Les trois gosses ne sont restés qu'une semaine. Le dimanche, la place de l'église à la sortie de la messe était nette. Ils avaient enfoncé les piquets du chapiteau dans le goudron. En échange d'un lapin prêt à cuire, il m'ont donné des bons de réduction pour le spectacle. D'autres leur avaient apporté du bois de chauffage qu'ils avaient entassé sous la roulotte, là où leur chien dormait et aboyait à notre approche. D'autres encore avaient échangé des légumes, des œufs, du lait.
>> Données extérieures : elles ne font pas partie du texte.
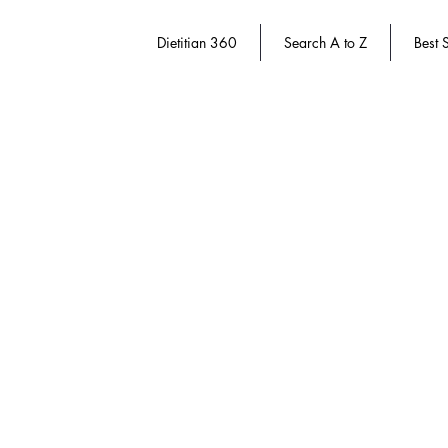
Dietitian 360
Search A to Z
Best S
Behavior Change
Store
/
Dietitian 360
/
Behavior Change
Refine by
Sort by
Filters
Clear all
Filters
Clear all
Show items
Show items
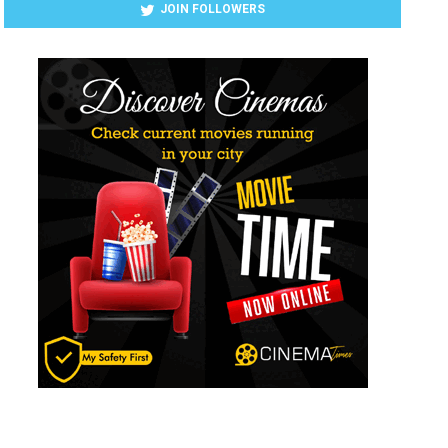
JOIN FOLLOWERS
Mon voisin de classe causait peu, il avait un accent de Marseille très prononcé et il donnait un numéro d'écuyer. La représentation a eu lieu le vendredi. Depuis le début de la semaine, le village était divisé entre pro et anti-cirque. L'épicière prétendait que c'était un scandale d'avoir laissé les gitans, comme elle les appelait, esquinter le goudron tout neuf avec leurs piquets. Elle se méfiait de ces gens-là qui volent les enfants pour les vendre dans des cirques qui partent à l'étranger. Elle me prévenait que, s'il arrivait malheur, elle tenait la Mère pour responsable de mon destin. Je rêvais de me faire enlever. Je désirais devenir clown ou trapéziste. Le spectacle a eu lieu sans incident. Je m'étais tellement bien débrouillé, que j'ai eu droit à plusieurs coupons de réduction. Même si le Père n'avait pas voulu y aller, il ne pouvait prétendre nous en empêcher. Cet argent, je l'avais gagné. J'ai échangé ma poignée de coupons contre trois places gratuites.
Le lundi, l'école sans mon copain m'a semblé encore plus triste. J'imaginais des endroits fantastiques où la troupe s'était arrêtée.